In late April, the US presented the Maliki government with a document that apparently listed various Iranian arms found in Iraq and highlighted alleged Iranian arms found in Basra. But the US campaign to convince Iraqi officials collapsed when Task Force Troy analyzed a series of large weapons caches uncovered in Basra and Karbala in April and May.

Caches of arms found in Karbala late in April and May totaled more than 2,500 weapons, and caches in Basra included at least 3,700 weapons, according to official MNFI statements. That brought the total number of weapons found in those former Mahdi Army strongholds to more than 6,200 weapons.

But the task force found that none of those weapons was Iranian-made. The database lists three caches found on April 19, but provides no data on any of them. It lists no other caches for the region coinciding with that period, confirming that no weapons had been found to be of Iranian origin.

In announcing the weapons totals discovered in Basra on May 7, Major General Kevin Bergner said nothing about the provenance of the weapons, implicitly admitting that they were not Iranian-made.
Only two months before the new high-level propaganda push on alleged Iranian weapons supplied to Shi'ite militias, the US command put out a story suggesting that large numbers of Iranian-supplied arms had been buried all over the country. On February 17, 2008, US military spokesman Rear Admiral Gregory Smith told reporters that Iraqi and coalition forces had captured 212 weapons caches across Iraq over the previous week "with growing links to the Iranian-backed special groups".

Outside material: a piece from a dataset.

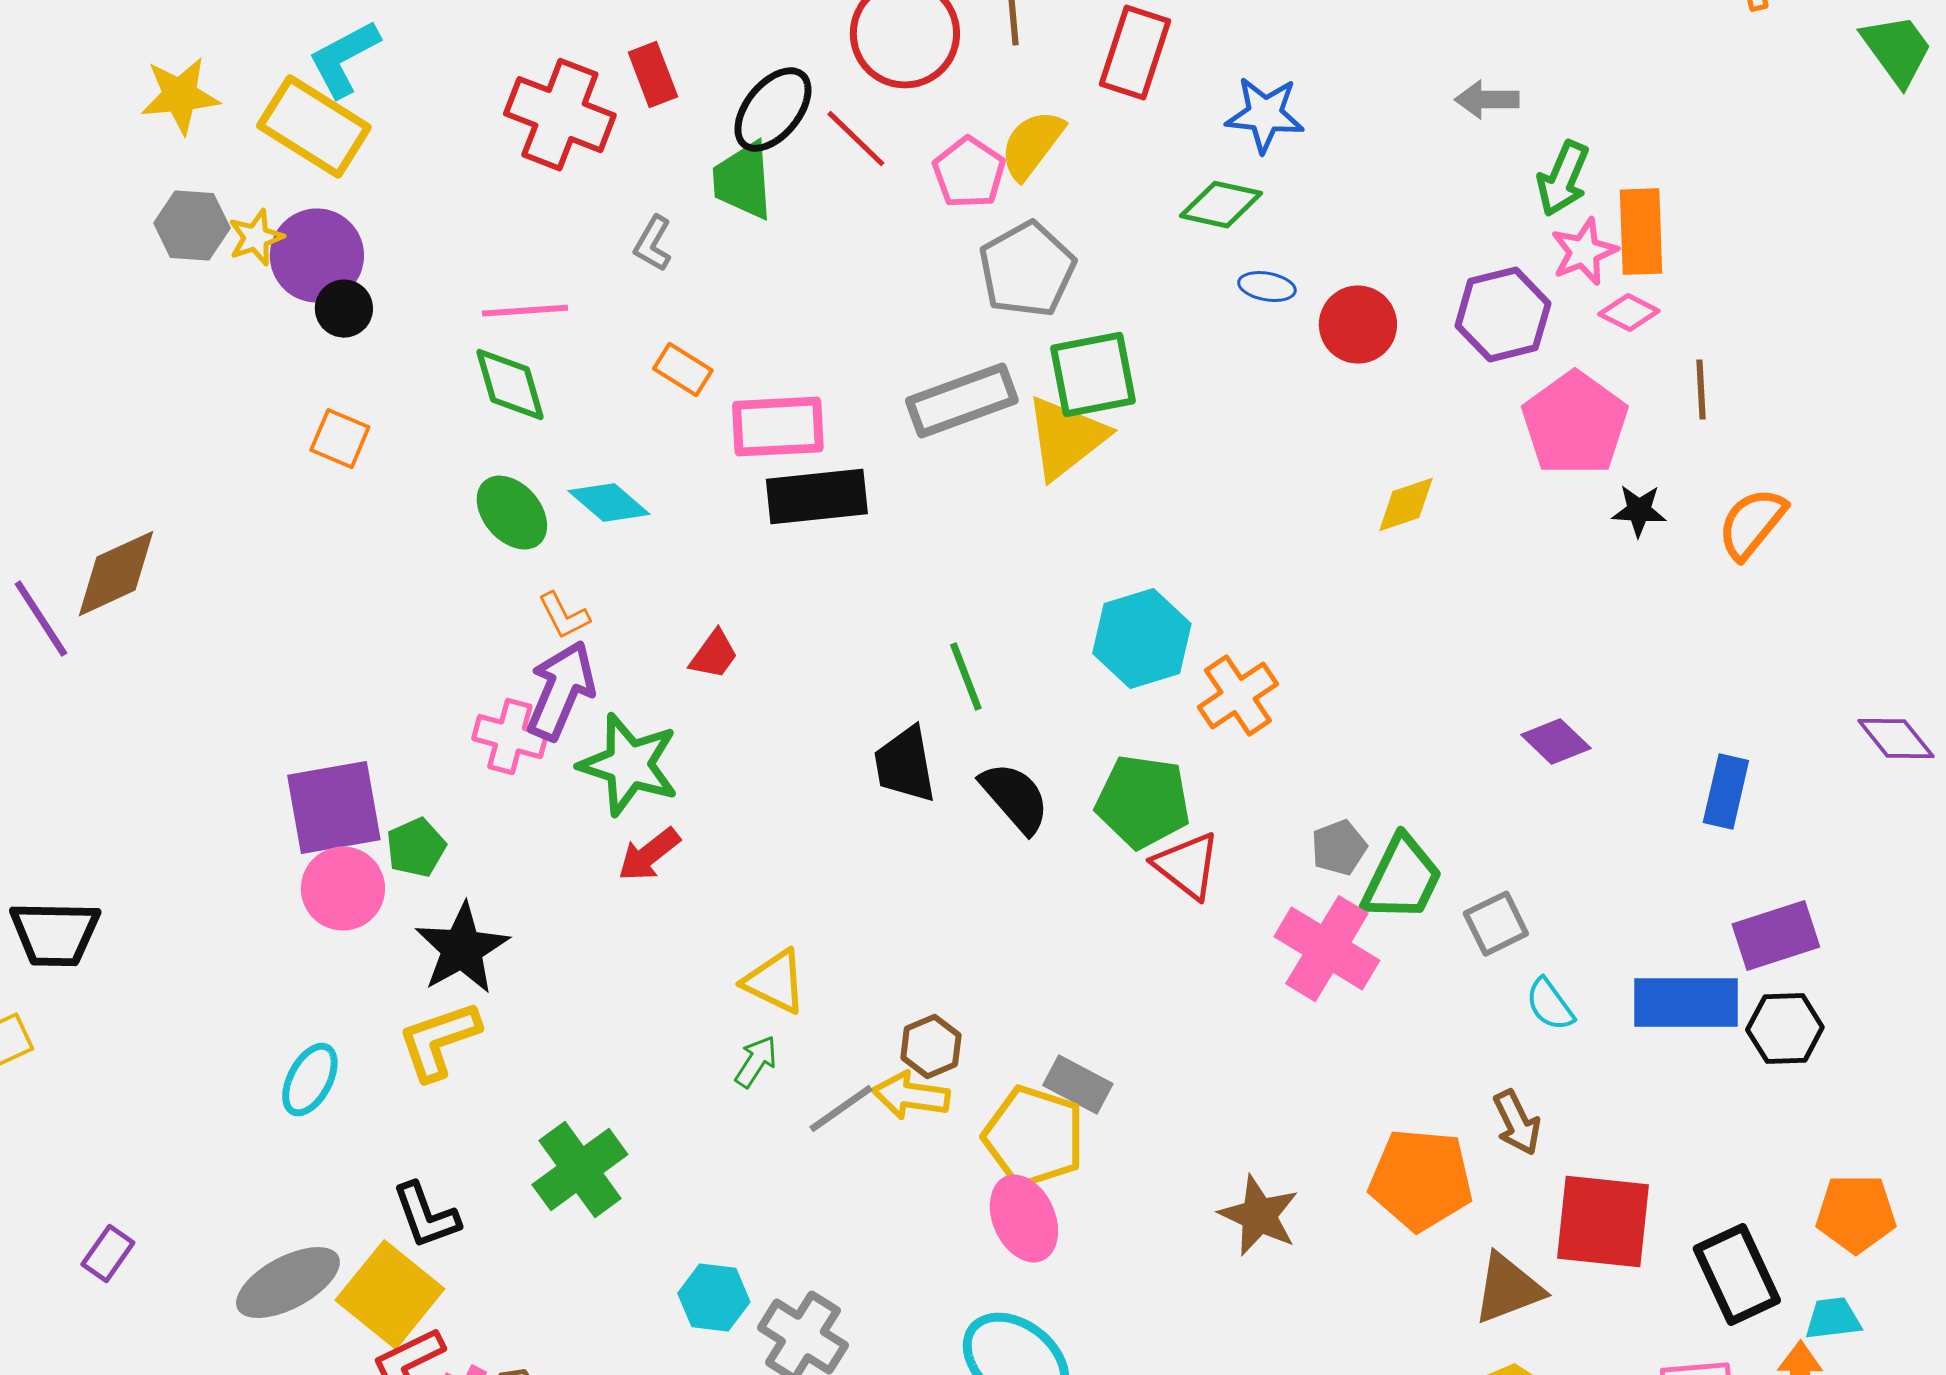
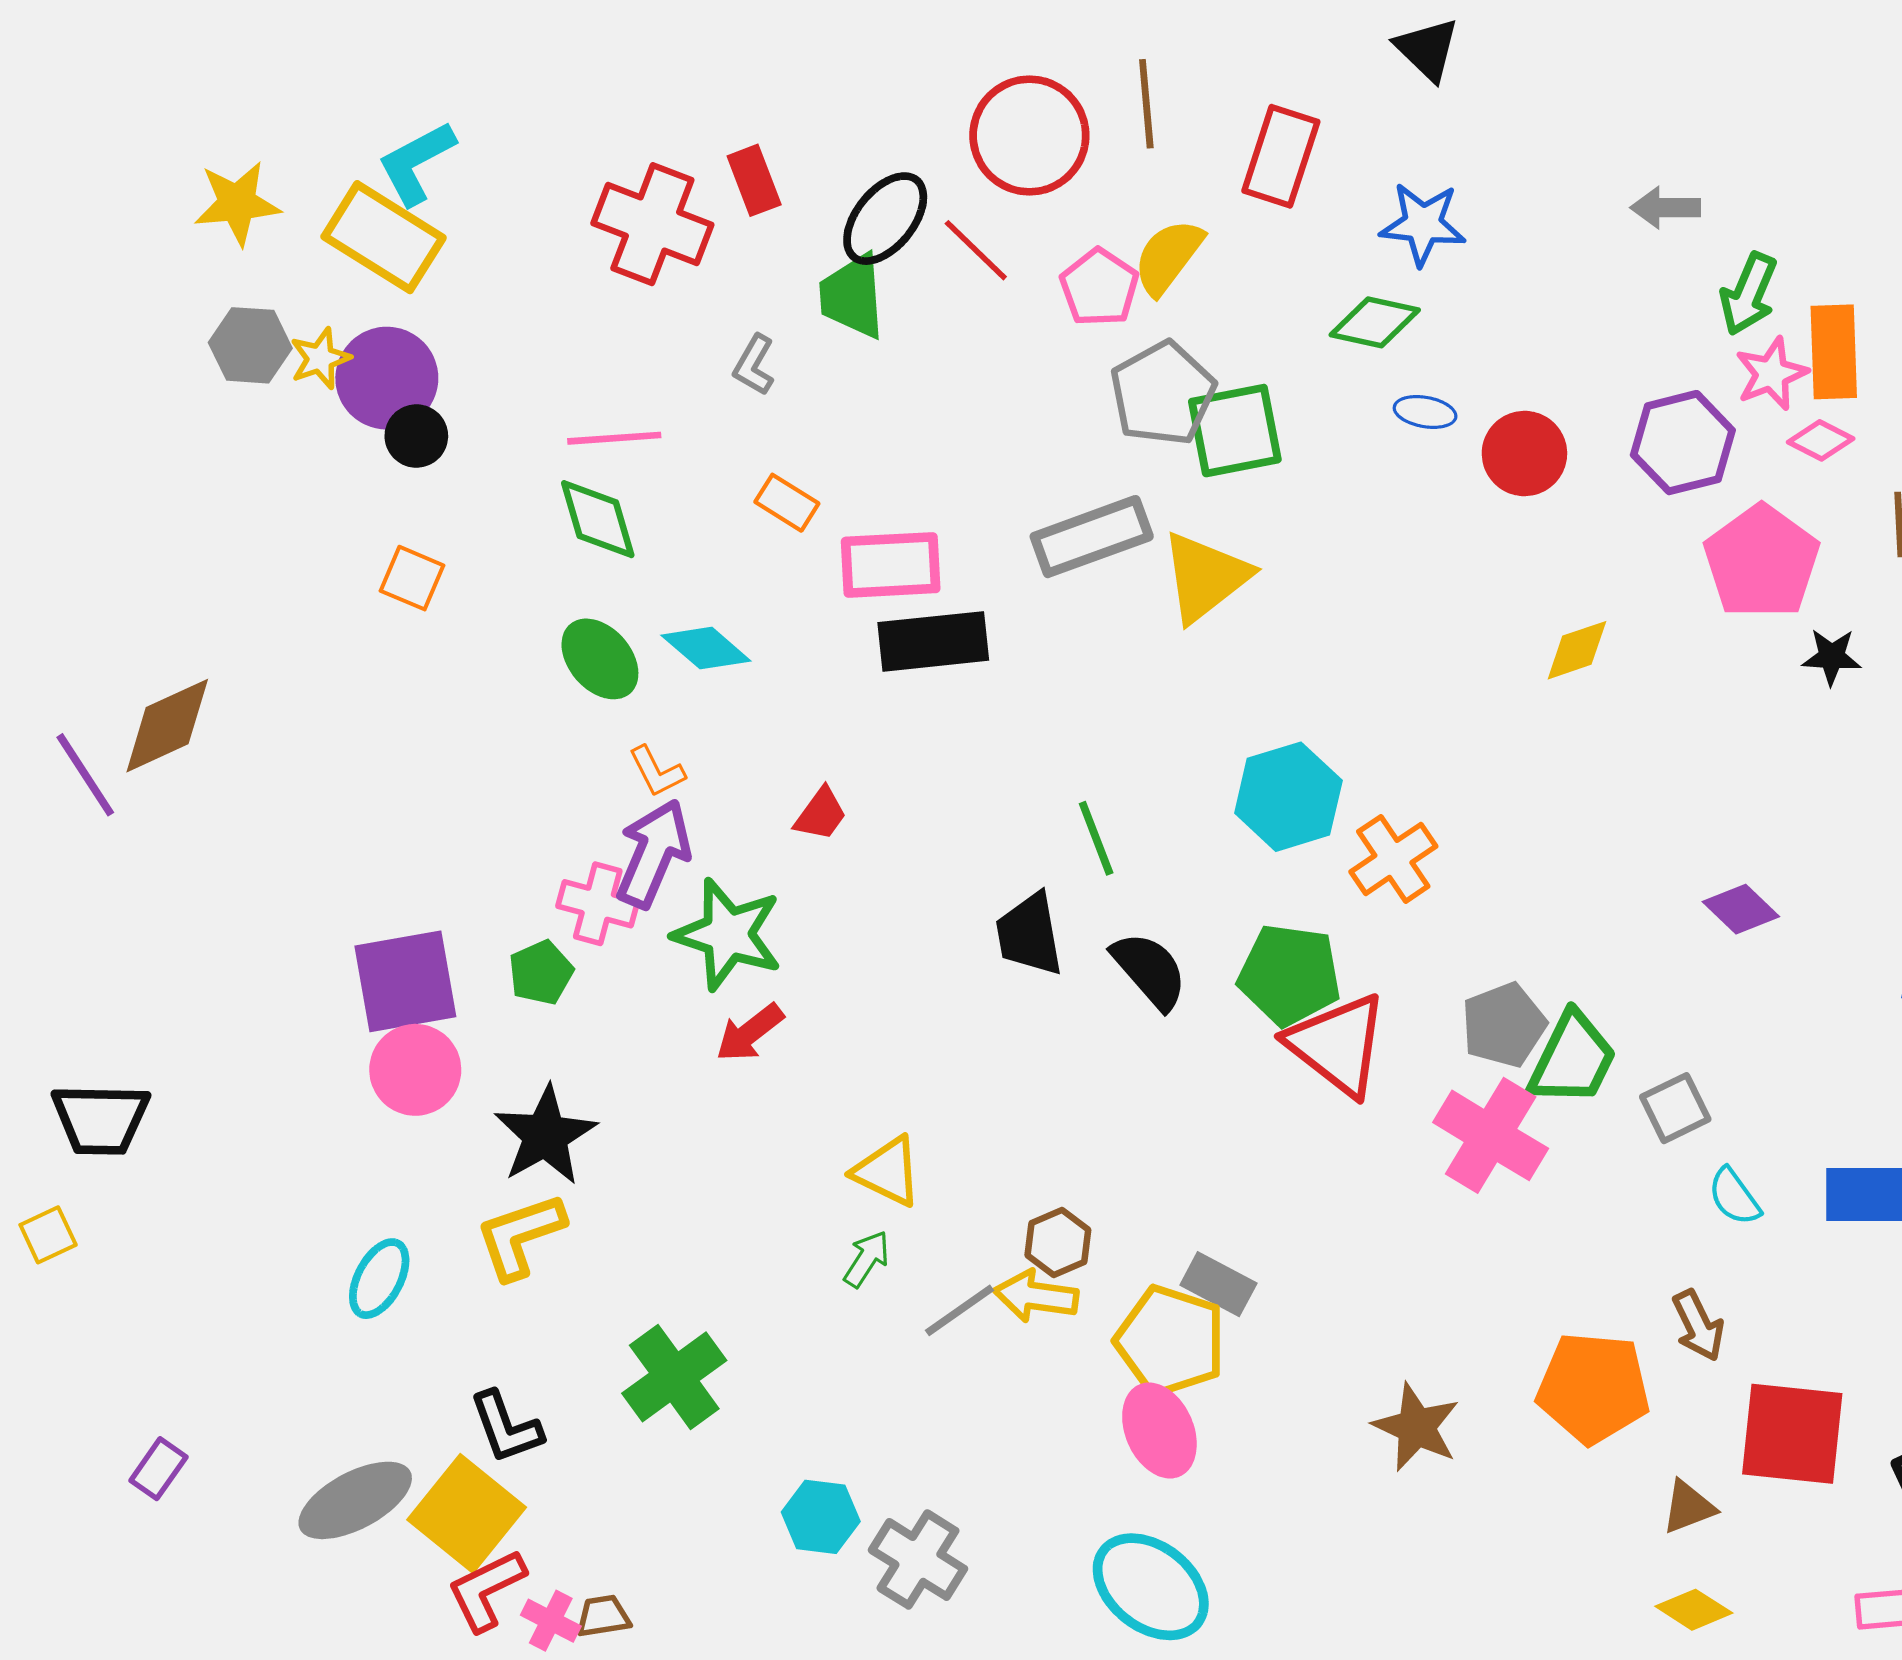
green square: (1093, 375) -> (1235, 431), moved
green pentagon: (416, 848) -> (541, 973), moved
gray pentagon: (1339, 848) -> (1504, 1025), size x1.4
red triangle: (1187, 866) -> (1338, 1045), size x1.4
brown triangle: (1508, 1289) -> (1688, 1507), size x0.7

The Task Force Troy data for the week of February 9-16 show, however, that the US command had information on Iranian arms contradicting that propaganda line. According to the task force database, only five of those 212 caches contained any Iranian weapons that analysts believed might have been buried after the US invasion. And the total number of confirmed Iranian-made weapons found in those five caches, according to the data, was eight, not including four Iranian-made hand grenades.

The task force database includes 350 armor-piercing explosively formed penetrators (EFPs) found in Iraqi weapons caches. However, the database does not identify any of the EFPs as Iranian weapons.

That treatment of EFPs in the caches appears to contradict claims by US officials throughout 2007, and much of 2008, that EFPs were being smuggled into Iraq by the Iranian Revolutionary Guards Corps. The allegedly Iranian-manufactured EFPs had been the centerpiece of the US military's February 2007 briefing charging Iran with arming Shi'ite militiamen in Iraq.

Press reports of a series of discoveries of shops for manufacturing EFPs in Iraq in 2007 forced the US command to admit that the capacity to manufacture EFPs was not limited to Iran. By the second half of 2008, US officials had stopped referring to an Iranian supply of EFPs altogether.

Felter and Fishman do not analyze the task force data in their paper, but they criticize official US statements on Iranian weapons in Iraq. "Some reports erroneously attribute munitions similar to those produced in Iran as Iranian," they write, "while other Iranian munitions found in Iraq were likely purchased on the open market."

The co-authors note that Iranian arms can be purchased directly from the website of the Defense Industries of Iran with a credit card.

Gareth Porter is an investigative historian and journalist specializing in US national security policy. The paperback edition of his latest book, Perils of Dominance: Imbalance of Power and the Road to War in Vietnam, was published in 2006.